С 1951 по 1956 год папы не было, мы ходили по наймам. Картошки не было — огород не давали нам, скотину не давали, я работала в совхозе телятницей, кормила семью, там был курятник, яйца соберу, все сдавали государству. Братишка летом пас. В 1956 году отец из тюрьмы пришел , стал работать штукатуром по деревням, а молиться все ходил украдкой. Когда отец первый раз отсидел, тут к нам приходили молиться. Когда у нас молились, все приходили часов в девять вечера, до светла все уходили, ночью пришли, ночью ушли, мама охраняла, чуть что — «тише-тише». Пели не сильно громко, окна закрывали. За нами следили, часто вызывали — все было. Тогда же и батюшка Филарет из тюрьмы пришел, и отец Михаил восстановил его, Литургию совершать ходили в Аксубаево к тете Насте Красновой. А так все в нашем доме он вел, как старший.

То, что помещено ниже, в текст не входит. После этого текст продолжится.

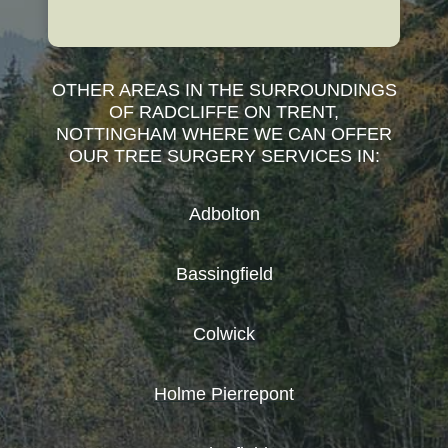
OTHER AREAS IN THE SURROUNDINGS
OF RADCLIFFE ON TRENT,
NOTTINGHAM WHERE WE CAN OFFER
OUR TREE SURGERY SERVICES IN:
Adbolton
Bassingfield
Colwick
Holme Pierrepont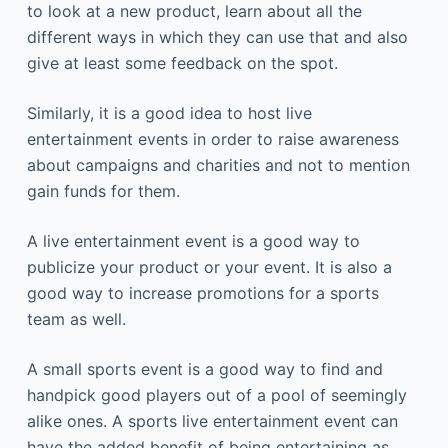
to look at a new product, learn about all the
different ways in which they can use that and also
give at least some feedback on the spot.
Similarly, it is a good idea to host live
entertainment events in order to raise awareness
about campaigns and charities and not to mention
gain funds for them.
A live entertainment event is a good way to
publicize your product or your event. It is also a
good way to increase promotions for a sports
team as well.
A small sports event is a good way to find and
handpick good players out of a pool of seemingly
alike ones. A sports live entertainment event can
have the added benefit of being entertaining as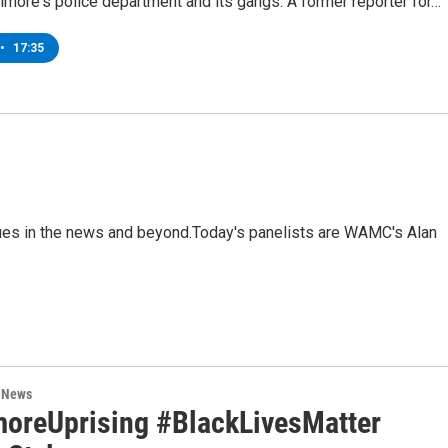
timore's police department and its gangs. A former reporter for…
•
17:35
sues in the news and beyond.Today's panelists are WAMC's Alan
n News
moreUprising #BlackLivesMatter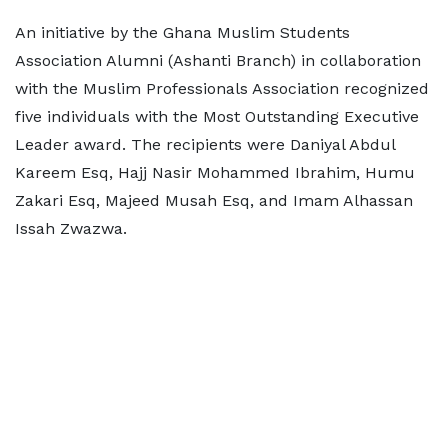
An initiative by the Ghana Muslim Students
Association Alumni (Ashanti Branch) in collaboration
with the Muslim Professionals Association recognized
five individuals with the Most Outstanding Executive
Leader award. The recipients were Daniyal Abdul
Kareem Esq, Hajj Nasir Mohammed Ibrahim, Humu
Zakari Esq, Majeed Musah Esq, and Imam Alhassan
Issah Zwazwa.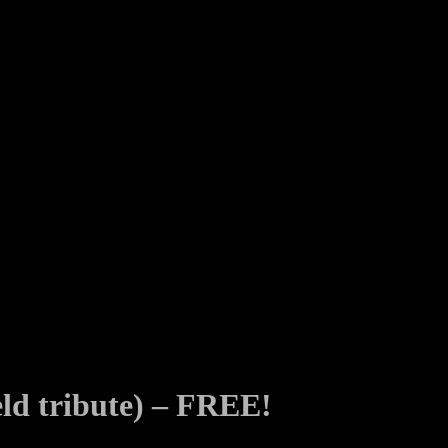
eld tribute) – FREE!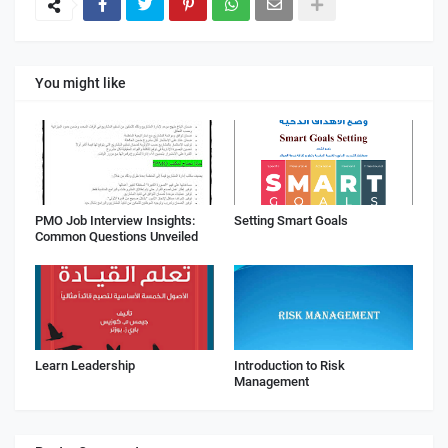
You might like
PMO Job Interview Insights:
Setting Smart Goals
Common Questions Unveiled
Learn Leadership
Introduction to Risk
Management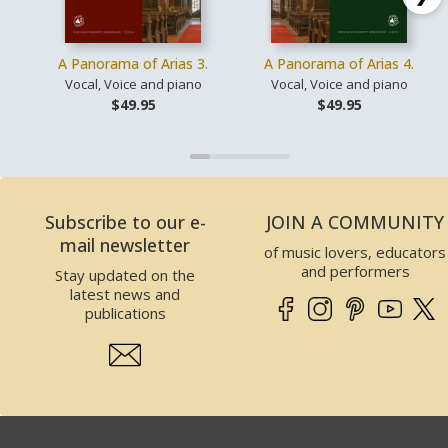
A Panorama of Arias 3.
A Panorama of Arias 4.
Vocal, Voice and piano
Vocal, Voice and piano
$49.95
$49.95
Subscribe to our e-
JOIN A COMMUNITY
mail newsletter
of music lovers, educators
and performers
Stay updated on the
latest news and
publications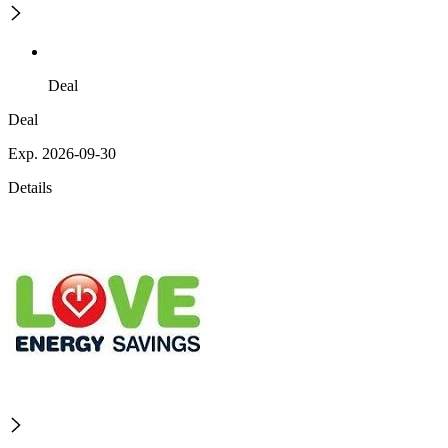
Deal
Deal
Exp. 2026-09-30
Details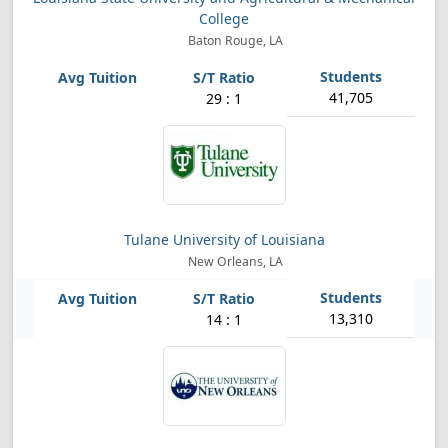
College
Baton Rouge, LA
41,705
29 : 1
Tulane University of Louisiana
New Orleans, LA
13,310
14 : 1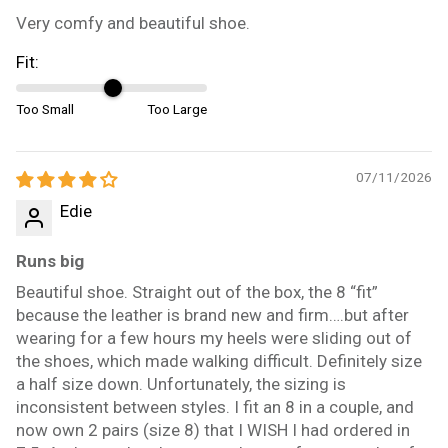
Very comfy and beautiful shoe.
Fit:
Too Small
Too Large
07/11/2026
Edie
Runs big
Beautiful shoe. Straight out of the box, the 8 “fit”
because the leather is brand new and firm….but after
wearing for a few hours my heels were sliding out of
the shoes, which made walking difficult. Definitely size
a half size down. Unfortunately, the sizing is
inconsistent between styles. I fit an 8 in a couple, and
now own 2 pairs (size 8) that I WISH I had ordered in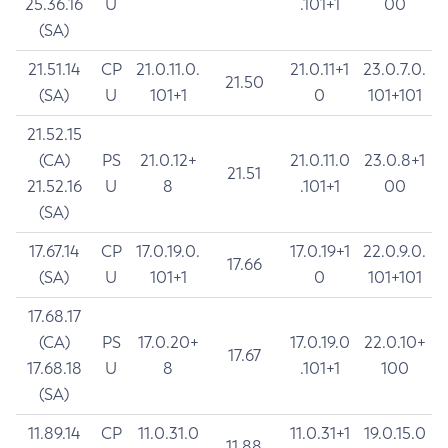
25.36.16
U
.101+1
00
(SA)
21.51.14
CP
21.0.11.0.
21.0.11+1
23.0.7.0.
21.50
(SA)
U
101+1
0
101+101
21.52.15
(CA)
PS
21.0.12+
21.0.11.0
23.0.8+1
21.51
21.52.16
U
8
.101+1
00
(SA)
17.67.14
CP
17.0.19.0.
17.0.19+1
22.0.9.0.
17.66
(SA)
U
101+1
0
101+101
17.68.17
(CA)
PS
17.0.20+
17.0.19.0
22.0.10+
17.67
17.68.18
U
8
.101+1
100
(SA)
11.89.14
CP
11.0.31.0
11.0.31+1
19.0.15.0
11.88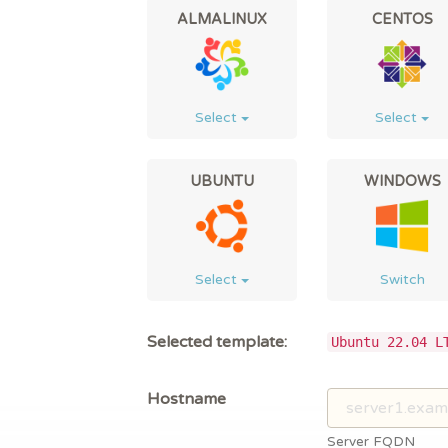
ALMALINUX
CENTOS
Select
Select
UBUNTU
WINDOWS
Select
Switch
Selected template:
Ubuntu 22.04 L
Hostname
Server FQDN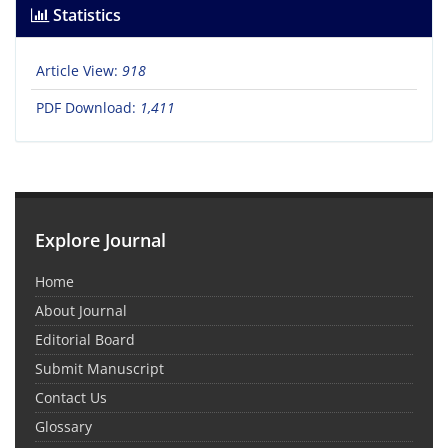
Statistics
Article View:
918
PDF Download:
1,411
Explore Journal
Home
About Journal
Editorial Board
Submit Manuscript
Contact Us
Glossary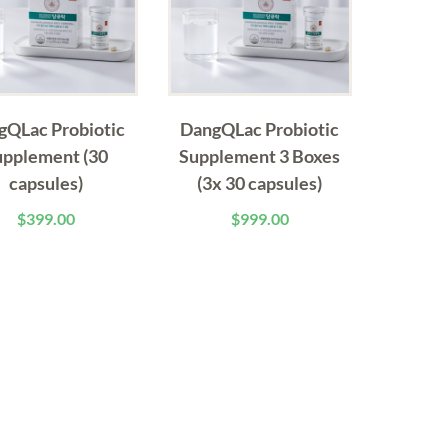
gQLac Probiotic
DangQLac Probiotic
upplement (30
Supplement 3 Boxes
capsules)
(3x 30 capsules)
$
399.00
$
999.00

Первый раз папа отсидел пять лет, а потом двадцать пять, но комиссия заменила на пятнадцать, и второй раз отец сидел в Мордовии. Мы ездили на свидание с передачей в Потьму на дрезине, тюрьма была в лесу, далеко ездили. Нам давали свиданку на двое суток. В Мордовском лагере, в доме свиданий, одна комната, одна кровать, плитка электрическая была, посуду брали с собой. Его приведут только — и уведут, мы все брали с собой. На свидание мы ездили чаще, чем раз в год, как напишет — так поедем. Когда мы приезжали, его вели к нам, как убийц сейчас не ведут. С двух сторон держат, когда к нам ведут, из камеры ведут, то с собаками стоят по обе стороны. А чего? Старый он уже был, ходил как свечка… В Мордовии у него не было полосатой робы, я не видела, была темно-синяя роба и бирка — номер отряда и фамилия. Многие к нему ездили в лагерь, кто к нам ходил молиться, привозили еду, немного поддерживали, сутки, двое, продукты там воровали.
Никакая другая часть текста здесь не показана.